### Exercise brief:
Continue the text on Mohs surgery and skin cancer from where it stops, starting after its last sentence.

** Selected text follows **

Downey dermatologist explains what you need to know about Mohs surgery and skin cancer

In the United States there are 3.5 million cases of skin cancer diagnosed each year. Of these cases, there are three different kinds of skin cancer – basal cell carcinoma, squamous cell carcinoma, and melanoma. While each variation of skin cancer is slightly different they can all be treated using the Mohs method of micrographic surgery, a popular, safe, and effective method of removing skin cancer.

The Mohs procedure has been used since the 1930s to remove cancerous lesions while leaving the healthy surrounding tissue unharmed. Dr. Douglas Blose has been helping patients with skin cancer find positive outcomes for many years. As with most cancers, the earlier skin cancer is detected, the better it can be treated. Patients also often prefer the Mohs treatment because it is minimally invasive, requiring only a local anesthetic.

The procedure begins with the application of the anesthetic. Once the treatment area is numbed, Dr. Blose removes all of the visible cancerous lesions and cells and a very small amount of the surrounding tissue. The surrounding tissue is removed so that it can be tested to determine if all the cancerous cells have been removed. If no cancer cells are foundi in the surrounding tissue, this portion of the procedure is over. If cells are found, then Dr. Blose will remove another small layer of tissue and have it examined. The process is repeated until the microscopic examination is negative for cancer cells.

** End of Selected text **
** Record extracts follows **

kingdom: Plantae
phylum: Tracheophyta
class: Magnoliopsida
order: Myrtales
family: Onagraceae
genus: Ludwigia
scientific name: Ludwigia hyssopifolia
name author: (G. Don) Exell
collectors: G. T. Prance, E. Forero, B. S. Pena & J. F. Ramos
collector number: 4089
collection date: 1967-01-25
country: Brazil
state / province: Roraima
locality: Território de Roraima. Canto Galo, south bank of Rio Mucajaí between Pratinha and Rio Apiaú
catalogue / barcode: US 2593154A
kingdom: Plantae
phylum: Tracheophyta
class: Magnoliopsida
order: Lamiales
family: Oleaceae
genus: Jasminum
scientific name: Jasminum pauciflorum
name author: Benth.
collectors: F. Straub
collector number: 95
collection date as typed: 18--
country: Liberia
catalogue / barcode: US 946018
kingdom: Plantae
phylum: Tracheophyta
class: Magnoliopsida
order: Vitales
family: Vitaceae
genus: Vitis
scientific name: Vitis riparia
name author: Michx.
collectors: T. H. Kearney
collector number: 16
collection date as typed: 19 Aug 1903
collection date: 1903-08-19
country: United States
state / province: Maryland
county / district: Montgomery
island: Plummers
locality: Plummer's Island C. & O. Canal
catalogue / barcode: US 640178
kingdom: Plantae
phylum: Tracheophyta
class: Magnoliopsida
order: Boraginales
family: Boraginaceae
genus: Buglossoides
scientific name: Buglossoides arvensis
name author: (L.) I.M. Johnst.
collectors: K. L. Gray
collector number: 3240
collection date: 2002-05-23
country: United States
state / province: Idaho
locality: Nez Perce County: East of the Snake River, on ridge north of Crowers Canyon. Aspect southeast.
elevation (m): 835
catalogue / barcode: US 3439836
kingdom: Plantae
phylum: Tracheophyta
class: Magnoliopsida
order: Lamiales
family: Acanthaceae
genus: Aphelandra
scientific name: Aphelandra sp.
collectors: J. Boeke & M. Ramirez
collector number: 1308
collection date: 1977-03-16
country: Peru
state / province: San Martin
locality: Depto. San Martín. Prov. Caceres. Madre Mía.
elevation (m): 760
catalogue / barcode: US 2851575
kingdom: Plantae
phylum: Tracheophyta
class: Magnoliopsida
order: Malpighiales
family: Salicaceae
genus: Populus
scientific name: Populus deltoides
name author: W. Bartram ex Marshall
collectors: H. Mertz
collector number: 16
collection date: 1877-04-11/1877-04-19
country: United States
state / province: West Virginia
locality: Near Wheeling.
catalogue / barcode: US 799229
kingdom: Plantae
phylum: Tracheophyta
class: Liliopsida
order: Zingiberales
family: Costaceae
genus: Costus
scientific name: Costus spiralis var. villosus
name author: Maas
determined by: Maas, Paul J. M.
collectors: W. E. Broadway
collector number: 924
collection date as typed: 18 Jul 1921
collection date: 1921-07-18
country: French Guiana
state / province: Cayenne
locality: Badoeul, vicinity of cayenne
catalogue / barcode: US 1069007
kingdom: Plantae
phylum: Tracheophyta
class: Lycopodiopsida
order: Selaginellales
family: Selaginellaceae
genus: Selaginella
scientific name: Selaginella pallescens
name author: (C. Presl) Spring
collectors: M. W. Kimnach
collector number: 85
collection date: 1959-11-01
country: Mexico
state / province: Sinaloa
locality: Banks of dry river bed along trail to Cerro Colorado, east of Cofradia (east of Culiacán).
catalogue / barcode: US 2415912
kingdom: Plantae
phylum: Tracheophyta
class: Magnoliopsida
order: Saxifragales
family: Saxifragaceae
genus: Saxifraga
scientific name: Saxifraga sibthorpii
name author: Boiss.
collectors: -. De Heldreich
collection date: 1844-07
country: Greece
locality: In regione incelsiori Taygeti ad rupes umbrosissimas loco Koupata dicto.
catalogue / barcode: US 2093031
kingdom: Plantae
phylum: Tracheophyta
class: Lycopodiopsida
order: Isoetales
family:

** End of Record extracts **

### Your response:
Once the microscopic examination is negative and Dr. Blose and the patient feel confident that all of the lesions and cancer cells have been eliminated, the doctor and his team will repair and close the wound. The way the wound is repaired will depend on how much tissue was removed. For example, if there wasn’t much tissue removed, the area will be left alone. However, some cancer cell removals will require stitches or a skin graft to close the area. Finally, if a very large section of skin is removed, a reconstruction specialist may be needed.

Following the procedure, patients will be given instructions for how to care for the removal site and when to return for follow up care. Patients are also advised to take special care of the skin as it heals. It may be sensitive or itchy. If this becomes bothersome, Dr. Blose can offer advice about moisturizer or cream to make you more comfortable.